Mr. Karzai reiterated his concerns about the new US policy towards Afghanistan outlined under the Trump administration, warning that it would not bring peace but just further suffering to the Afghan people. "Is this policy a continuation of the forever war in which Afghans are the main sufferers — its land, its soil its people, its environment…and do we want a forever war? And how come it took the US 16 years to recognize what was going on in Pakistan?" he said. "Every day Afghans told the US of the sanctuaries outside our borders. The United States knew they were there but couldn’t do much because Pakistan was an ally." 

It was for this reason he remained skeptical, he said of the new US approach which he said was not "aimed at ending extremism" but because of a "bigger strategic game in the region in which Pakistan does not seem to fit in US designs or Pakistan has taken a different path to what they were doing in the past: they were an ally of the U.S. all along especially the two of them in promoting religious extremism. Now Pakistan has an economic integration plan, more closely aligned with China. Its more a power game than a fight against extremism that has re-aligned US politics in the region."  

"The shift in the US policy is not to fight extremism but to bring pressure on Pakistan for other reasons. We don’t join that. We have no ill will to Pakistan - we want Pakistan to do well, we consider Pakistan a neighbour…for all the difficulties we have with it."  

While praising the "tremendous friend" of Afghanistan India had been — including through the way it had gone more "out of the way to do more for Afghanistan" than it had anywhere else, he was critical of the influential role that the US approach had had on its approach, citing efforts by Afghanistan towards the Manmohan Singh administration for help in its own military build up. India’s decision not to at that stage, he believes, was influenced by the US being against it. "It is this matter that makes us sensitive to the new alliance. If the U.S. changes course will India then follow again? India should not be moving from one pole to another. India should have a steady policy of a constant alliance with Afghanistan based on the fundamental interests of the two countries. I want an independent Indian-Afghan relationship…from our perspective when the US did not want us to have relations with India we did not conduct our policy towards India based on the wishes of the US …we conducted our own and that is what we expect of India towards us."  

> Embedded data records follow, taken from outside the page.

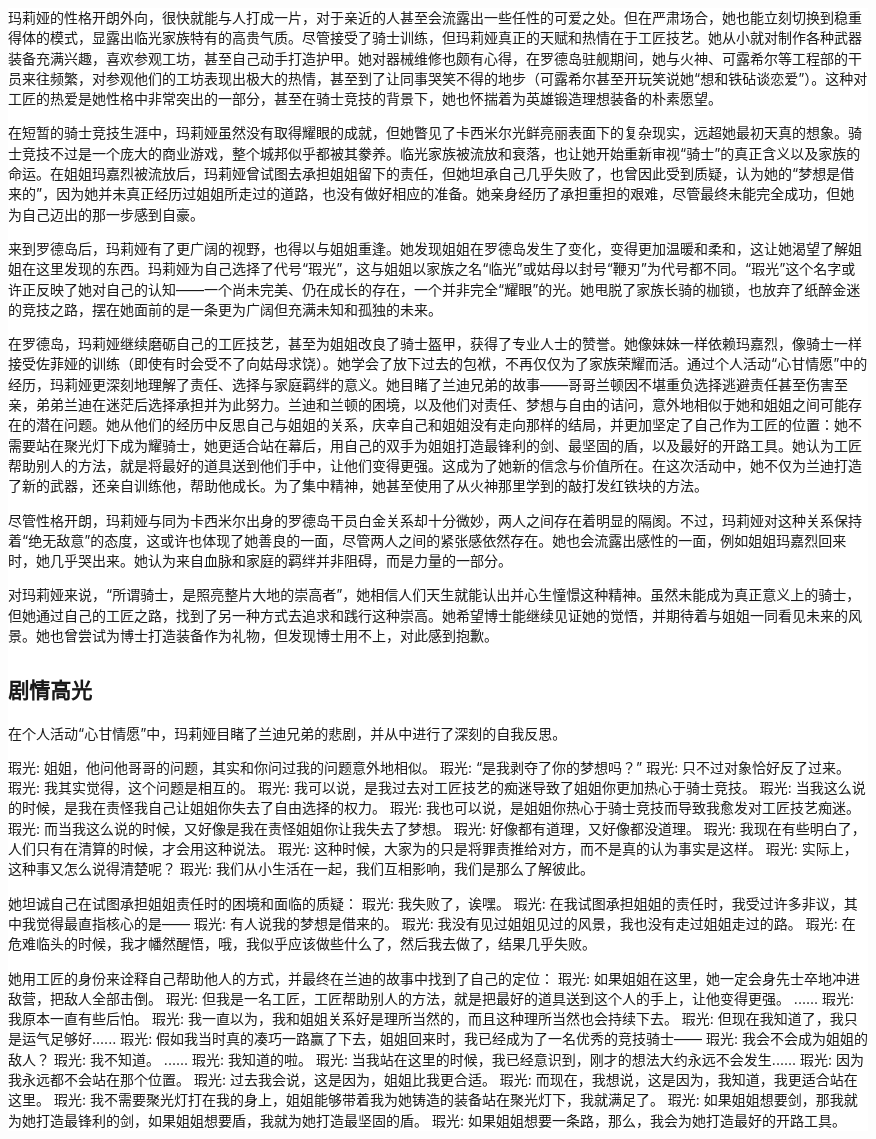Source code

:玛莉娅的性格开朗外向，很快就能与人打成一片，对于亲近的人甚至会流露出一些任性的可爱之处。但在严肃场合，她也能立刻切换到稳重得体的模式，显露出临光家族特有的高贵气质。尽管接受了骑士训练，但玛莉娅真正的天赋和热情在于工匠技艺。她从小就对制作各种武器装备充满兴趣，喜欢参观工坊，甚至自己动手打造护甲。她对器械维修也颇有心得，在罗德岛驻舰期间，她与火神、可露希尔等工程部的干员来往频繁，对参观他们的工坊表现出极大的热情，甚至到了让同事哭笑不得的地步（可露希尔甚至开玩笑说她“想和铁砧谈恋爱”）。这种对工匠的热爱是她性格中非常突出的一部分，甚至在骑士竞技的背景下，她也怀揣着为英雄锻造理想装备的朴素愿望。

在短暂的骑士竞技生涯中，玛莉娅虽然没有取得耀眼的成就，但她瞥见了卡西米尔光鲜亮丽表面下的复杂现实，远超她最初天真的想象。骑士竞技不过是一个庞大的商业游戏，整个城邦似乎都被其豢养。临光家族被流放和衰落，也让她开始重新审视“骑士”的真正含义以及家族的命运。在姐姐玛嘉烈被流放后，玛莉娅曾试图去承担姐姐留下的责任，但她坦承自己几乎失败了，也曾因此受到质疑，认为她的“梦想是借来的”，因为她并未真正经历过姐姐所走过的道路，也没有做好相应的准备。她亲身经历了承担重担的艰难，尽管最终未能完全成功，但她为自己迈出的那一步感到自豪。

来到罗德岛后，玛莉娅有了更广阔的视野，也得以与姐姐重逢。她发现姐姐在罗德岛发生了变化，变得更加温暖和柔和，这让她渴望了解姐姐在这里发现的东西。玛莉娅为自己选择了代号“瑕光”，这与姐姐以家族之名“临光”或姑母以封号“鞭刃”为代号都不同。“瑕光”这个名字或许正反映了她对自己的认知——一个尚未完美、仍在成长的存在，一个并非完全“耀眼”的光。她甩脱了家族长骑的枷锁，也放弃了纸醉金迷的竞技之路，摆在她面前的是一条更为广阔但充满未知和孤独的未来。

在罗德岛，玛莉娅继续磨砺自己的工匠技艺，甚至为姐姐改良了骑士盔甲，获得了专业人士的赞誉。她像妹妹一样依赖玛嘉烈，像骑士一样接受佐菲娅的训练（即使有时会受不了向姑母求饶）。她学会了放下过去的包袱，不再仅仅为了家族荣耀而活。通过个人活动“心甘情愿”中的经历，玛莉娅更深刻地理解了责任、选择与家庭羁绊的意义。她目睹了兰迪兄弟的故事——哥哥兰顿因不堪重负选择逃避责任甚至伤害至亲，弟弟兰迪在迷茫后选择承担并为此努力。兰迪和兰顿的困境，以及他们对责任、梦想与自由的诘问，意外地相似于她和姐姐之间可能存在的潜在问题。她从他们的经历中反思自己与姐姐的关系，庆幸自己和姐姐没有走向那样的结局，并更加坚定了自己作为工匠的位置：她不需要站在聚光灯下成为耀骑士，她更适合站在幕后，用自己的双手为姐姐打造最锋利的剑、最坚固的盾，以及最好的开路工具。她认为工匠帮助别人的方法，就是将最好的道具送到他们手中，让他们变得更强。这成为了她新的信念与价值所在。在这次活动中，她不仅为兰迪打造了新的武器，还亲自训练他，帮助他成长。为了集中精神，她甚至使用了从火神那里学到的敲打发红铁块的方法。

尽管性格开朗，玛莉娅与同为卡西米尔出身的罗德岛干员白金关系却十分微妙，两人之间存在着明显的隔阂。不过，玛莉娅对这种关系保持着“绝无敌意”的态度，这或许也体现了她善良的一面，尽管两人之间的紧张感依然存在。她也会流露出感性的一面，例如姐姐玛嘉烈回来时，她几乎哭出来。她认为来自血脉和家庭的羁绊并非阻碍，而是力量的一部分。

对玛莉娅来说，“所谓骑士，是照亮整片大地的崇高者”，她相信人们天生就能认出并心生憧憬这种精神。虽然未能成为真正意义上的骑士，但她通过自己的工匠之路，找到了另一种方式去追求和践行这种崇高。她希望博士能继续见证她的觉悟，并期待着与姐姐一同看见未来的风景。她也曾尝试为博士打造装备作为礼物，但发现博士用不上，对此感到抱歉。
## 剧情高光
在个人活动“心甘情愿”中，玛莉娅目睹了兰迪兄弟的悲剧，并从中进行了深刻的自我反思。

瑕光: 姐姐，他问他哥哥的问题，其实和你问过我的问题意外地相似。
瑕光: “是我剥夺了你的梦想吗？”
瑕光: 只不过对象恰好反了过来。
瑕光: 我其实觉得，这个问题是相互的。
瑕光: 我可以说，是我过去对工匠技艺的痴迷导致了姐姐你更加热心于骑士竞技。
瑕光: 当我这么说的时候，是我在责怪我自己让姐姐你失去了自由选择的权力。
瑕光: 我也可以说，是姐姐你热心于骑士竞技而导致我愈发对工匠技艺痴迷。
瑕光: 而当我这么说的时候，又好像是我在责怪姐姐你让我失去了梦想。
瑕光: 好像都有道理，又好像都没道理。
瑕光: 我现在有些明白了，人们只有在清算的时候，才会用这种说法。
瑕光: 这种时候，大家为的只是将罪责推给对方，而不是真的认为事实是这样。
瑕光: 实际上，这种事又怎么说得清楚呢？
瑕光: 我们从小生活在一起，我们互相影响，我们是那么了解彼此。

她坦诚自己在试图承担姐姐责任时的困境和面临的质疑：
瑕光: 我失败了，诶嘿。
瑕光: 在我试图承担姐姐的责任时，我受过许多非议，其中我觉得最直指核心的是——
瑕光: 有人说我的梦想是借来的。
瑕光: 我没有见过姐姐见过的风景，我也没有走过姐姐走过的路。
瑕光: 在危难临头的时候，我才幡然醒悟，哦，我似乎应该做些什么了，然后我去做了，结果几乎失败。

她用工匠的身份来诠释自己帮助他人的方式，并最终在兰迪的故事中找到了自己的定位：
瑕光: 如果姐姐在这里，她一定会身先士卒地冲进敌营，把敌人全部击倒。
瑕光: 但我是一名工匠，工匠帮助别人的方法，就是把最好的道具送到这个人的手上，让他变得更强。
......
瑕光: 我原本一直有些后怕。
瑕光: 我一直以为，我和姐姐关系好是理所当然的，而且这种理所当然也会持续下去。
瑕光: 但现在我知道了，我只是运气足够好......
瑕光: 假如我当时真的凑巧一路赢了下去，姐姐回来时，我已经成为了一名优秀的竞技骑士——
瑕光: 我会不会成为姐姐的敌人？
瑕光: 我不知道。
......
瑕光: 我知道的啦。
瑕光: 当我站在这里的时候，我已经意识到，刚才的想法大约永远不会发生......
瑕光: 因为我永远都不会站在那个位置。
瑕光: 过去我会说，这是因为，姐姐比我更合适。
瑕光: 而现在，我想说，这是因为，我知道，我更适合站在这里。
瑕光: 我不需要聚光灯打在我的身上，姐姐能够带着我为她铸造的装备站在聚光灯下，我就满足了。
瑕光: 如果姐姐想要剑，那我就为她打造最锋利的剑，如果姐姐想要盾，我就为她打造最坚固的盾。
瑕光: 如果姐姐想要一条路，那么，我会为她打造最好的开路工具。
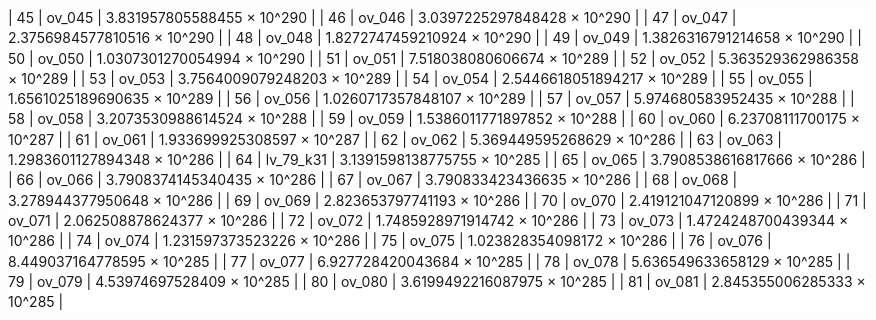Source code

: | 45 | ov_045 | 3.831957805588455 × 10^290 |
| 46 | ov_046 | 3.0397225297848428 × 10^290 |
| 47 | ov_047 | 2.3756984577810516 × 10^290 |
| 48 | ov_048 | 1.8272747459210924 × 10^290 |
| 49 | ov_049 | 1.3826316791214658 × 10^290 |
| 50 | ov_050 | 1.0307301270054994 × 10^290 |
| 51 | ov_051 | 7.518038080606674 × 10^289 |
| 52 | ov_052 | 5.363529362986358 × 10^289 |
| 53 | ov_053 | 3.7564009079248203 × 10^289 |
| 54 | ov_054 | 2.5446618051894217 × 10^289 |
| 55 | ov_055 | 1.6561025189690635 × 10^289 |
| 56 | ov_056 | 1.0260717357848107 × 10^289 |
| 57 | ov_057 | 5.974680583952435 × 10^288 |
| 58 | ov_058 | 3.2073530988614524 × 10^288 |
| 59 | ov_059 | 1.5386011771897852 × 10^288 |
| 60 | ov_060 | 6.23708111700175 × 10^287 |
| 61 | ov_061 | 1.933699925308597 × 10^287 |
| 62 | ov_062 | 5.369449595268629 × 10^286 |
| 63 | ov_063 | 1.2983601127894348 × 10^286 |
| 64 | lv_79_k31 | 3.1391598138775755 × 10^285 |
| 65 | ov_065 | 3.7908538616817666 × 10^286 |
| 66 | ov_066 | 3.7908374145340435 × 10^286 |
| 67 | ov_067 | 3.790833423436635 × 10^286 |
| 68 | ov_068 | 3.278944377950648 × 10^286 |
| 69 | ov_069 | 2.823653797741193 × 10^286 |
| 70 | ov_070 | 2.419121047120899 × 10^286 |
| 71 | ov_071 | 2.062508878624377 × 10^286 |
| 72 | ov_072 | 1.7485928971914742 × 10^286 |
| 73 | ov_073 | 1.4724248700439344 × 10^286 |
| 74 | ov_074 | 1.231597373523226 × 10^286 |
| 75 | ov_075 | 1.023828354098172 × 10^286 |
| 76 | ov_076 | 8.449037164778595 × 10^285 |
| 77 | ov_077 | 6.927728420043684 × 10^285 |
| 78 | ov_078 | 5.636549633658129 × 10^285 |
| 79 | ov_079 | 4.53974697528409 × 10^285 |
| 80 | ov_080 | 3.6199492216087975 × 10^285 |
| 81 | ov_081 | 2.845355006285333 × 10^285 |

He also called for greater cooperation between India and China in their approach to the region, warning that the US policy on Afghanistan had direct implications for this. "These two vast massive civilization and entities worldwide…their friendship and their cooperation will benefit us immensely and the region…and they should both avoid falling into a trap set by others in the competition that is created…it is in this view that I am not happy with the new US strategy because that strategy lessons the possibility of a broader India-Chinese cooperation."  

"We want to be friends with the US we want to be allies for the US…but I have as an Afghan citizen I have immense opposition against the way they fight extremism, which is adding to the fires of extremism."  

He said the best strategy towards the Taliban was to reach peace with them. "It is too late to talk of defeat…defeat means causing war in Afghanistan on a higher larger scale... military solutions are no more an option for us. The Taliban are Afghans and we must sit down with them and have peace with them.